The Back Room peaked at number two in album charts in the UK and Scotland. In the US, it reached number 14 on the Billboard Heatseekers Albums component chart and number 21 on the Billboard Independent Albums component chart. It also charted at number 23 in Ireland, number 30 in the Netherlands, number 53 in the Flanders region of Belgium, number 74 in the Wallonia region of Belgium and number 107 in France. The album was ranked at number 182 on the 2005 year-end album chart in the UK and number 75 on the 2006 iteration. It was certified platinum in the UK, and gold in Belgium, Ireland and the Netherlands. The Back Room was nominated for the 2006 Mercury Prize.

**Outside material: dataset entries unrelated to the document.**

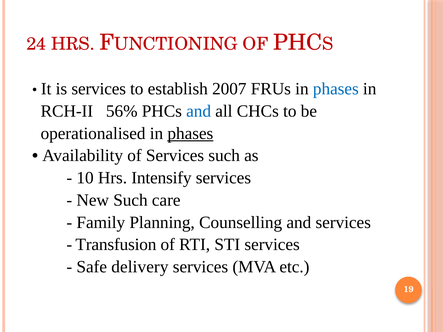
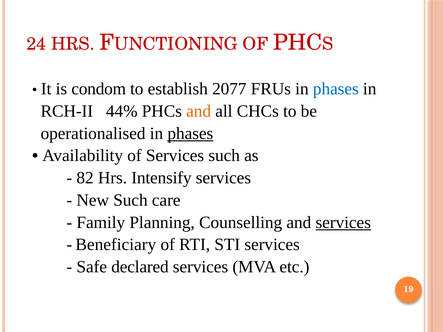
is services: services -> condom
2007: 2007 -> 2077
56%: 56% -> 44%
and at (199, 111) colour: blue -> orange
10: 10 -> 82
services at (343, 223) underline: none -> present
Transfusion: Transfusion -> Beneficiary
delivery: delivery -> declared
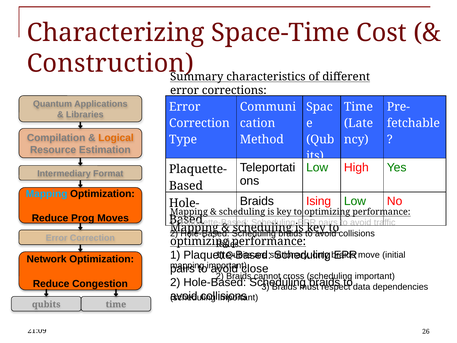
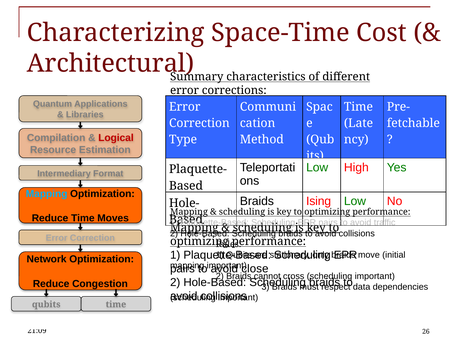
Construction: Construction -> Architectural
Logical colour: orange -> red
Reduce Prog: Prog -> Time
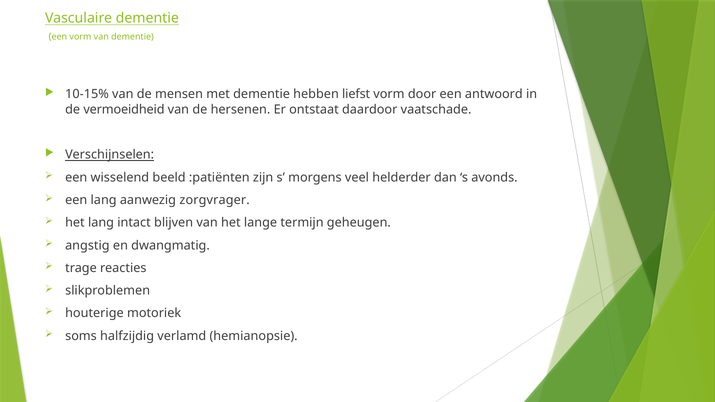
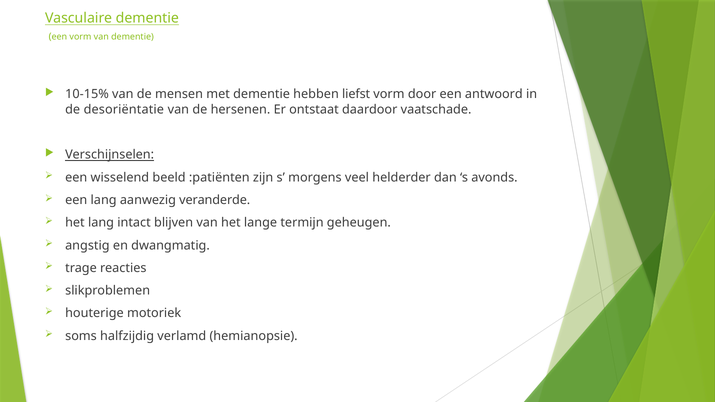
vermoeidheid: vermoeidheid -> desoriëntatie
zorgvrager: zorgvrager -> veranderde
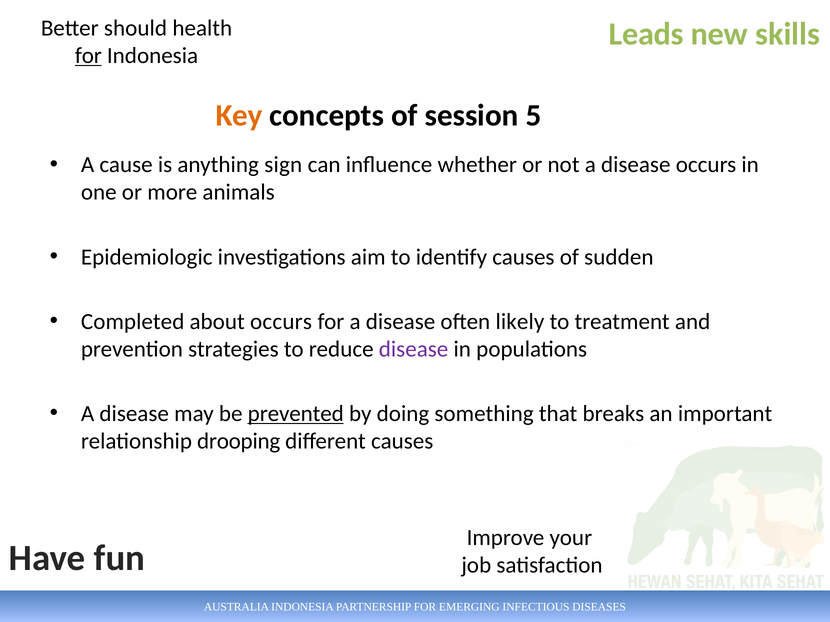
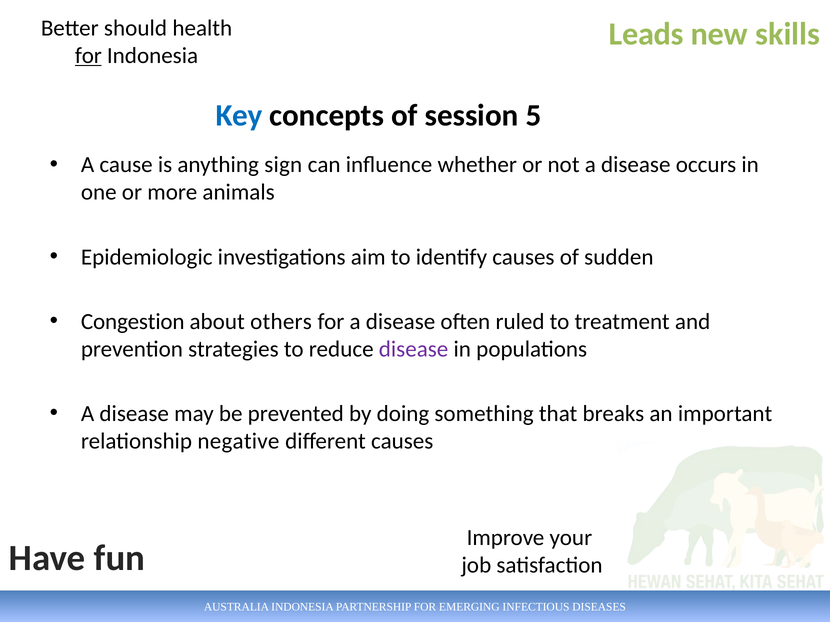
Key colour: orange -> blue
Completed: Completed -> Congestion
about occurs: occurs -> others
likely: likely -> ruled
prevented underline: present -> none
drooping: drooping -> negative
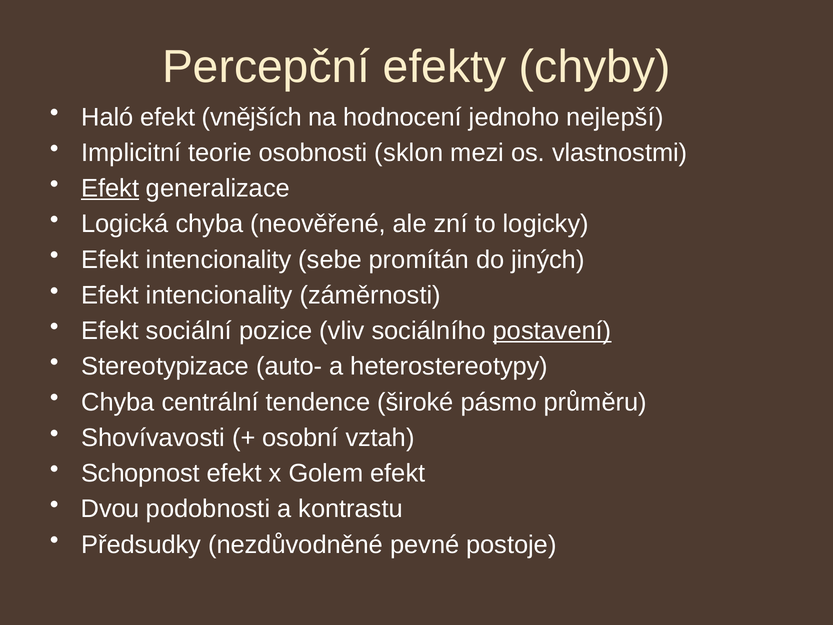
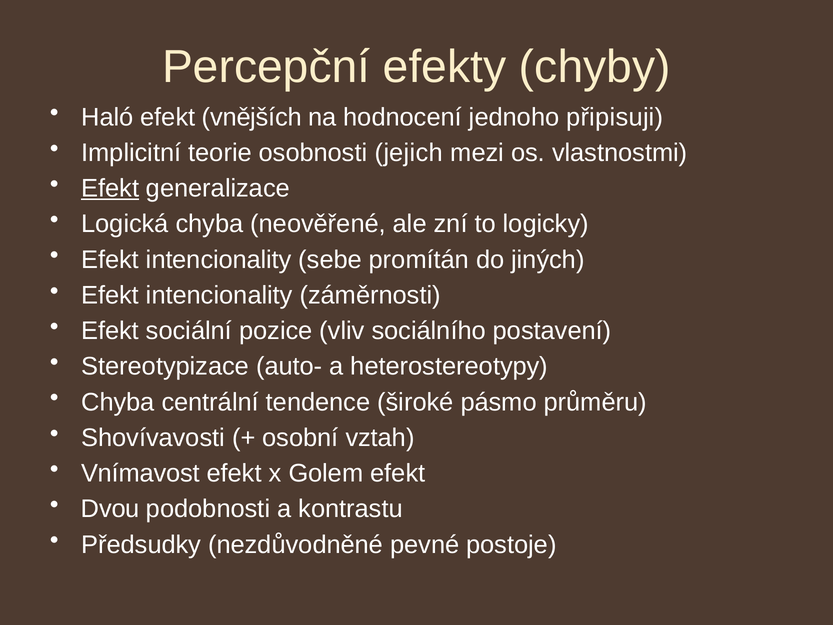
nejlepší: nejlepší -> připisuji
sklon: sklon -> jejich
postavení underline: present -> none
Schopnost: Schopnost -> Vnímavost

"Bullets" originally charted at number 54 in the UK but after its reissue, it peaked at number 27. "Munich", which originally charted at number 22 in the UK, peaked at number 10 after its re-release. It also reached number 42 in Ireland and number 97 in the Netherlands. The British Phonographic Industry (BPI) certified "Munich" silver in February 2021. "Blood" originally charted at number 18 in the UK but its re-release reached number 39. "All Sparks" charted at number 21 in the UK.

==Track listing==
All songs written by Tom Smith, Chris Urbanowicz, Russell Leetch and Ed Lay.

| No. | Title | Length |
|---|---|---|
| 1. | "Lights" | 2:31 |
| 2. | "Munich" | 3:46 |
| 3. | "Blood" | 3:29 |
| 4. | "Fall" | 5:06 |
| 5. | "All Sparks" | 3:33 |
| 6. | "Camera" | 5:02 |
| 7. | "Fingers in the Factories" | 4:14 |
| 8. | "Bullets" | 3:09 |
| 9. | "Someone Says" | 3:13 |
| 10. | "Open Your Arms" | 6:00 |
| 11. | "Distance" | 3:38 |

Cuttings (CD2 deluxe edition)
| No. | Title | Length |
|---|---|---|
| 1. | "Let Your Good Heart Lead You Home" | 4:37 |
| 2. | "You Are Fading" | 4:30 |
| 3. | "Crawl Down The Wall" | 3:34 |
| 4. | "Colours" | 3:51 |
| 5. | "Release" | 5:44 |
| 6. | "Forest Fire" | 3:00 |

==Personnel==
Personnel per booklet.

Editors
- Russell Leetch – bass, synthesizer
- Ed Lay – drums
- Tom Smith – vocals, guitar
- Chris Urbanowicz – guitar

Production and design
- Jim Abbiss – producer (all except track 8), recording (all except track 8)
- Ewan Davies – recording (all except tracks 2 and 8)
- Barny Barnicott – mixing (all except tracks 2 and 8)
- Loz Brazil – recording (track 2)
- Cenzo Townshend – mixing (tracks 2 and 8)
- Gavin Monaghan – recording (track 8), producer (track 8)
- Andy Taylor – Pro Tools operator (track 8), engineer (track 8)
- Editors – design, art direction
- The Solution Group – design, art direction
- Wynn White – front cover, rear photography
- Ami Barwell – live photography

==Charts==

===Weekly charts===

Weekly chart performance for The Back Room
| Chart (2005–2006) | Peak position |
|---|---|
| Belgian Albums (Ultratop Flanders) | 53 |
| Belgian Albums (Ultratop Wallonia) | 74 |
| Dutch Albums (Album Top 100) | 30 |
| French Albums (SNEP) | 107 |
| Irish Albums (IRMA) | 23 |
| Scottish Albums (OCC) | 2 |
| UK Albums (OCC) | 2 |
| UK Independent Albums (OCC) | 27 |
| US Billboard 200 | 14 |
| US Heatseekers Albums (Billboard) | 14 |
| US Independent Albums (Billboard) | 21 |

===Year-end charts===

Year-end chart performance for The Back Room
| Chart (2005) | Position |
|---|---|
| UK Albums (OCC) | 182 |
| Chart (2006) | Position |
| UK Albums (OCC) | 75 |

==Certifications and sales==

Certifications for The Back Room
| Region | Certification | Certified units/sales |
| Belgium (BRMA) | Gold | 25,000^{*} |
| Ireland (IRMA) | Gold | 7,500^{^} |
| Netherlands (NVPI) | Gold | 40,000^{^} |
| United Kingdom (BPI) | Platinum | 555,588 |
| United States | — | 63,000 |
Summaries
| Worldwide | — | 1,000,000 |
^{*} Sales figures based on certification alone. ^{^} Shipments figures based on certification alone.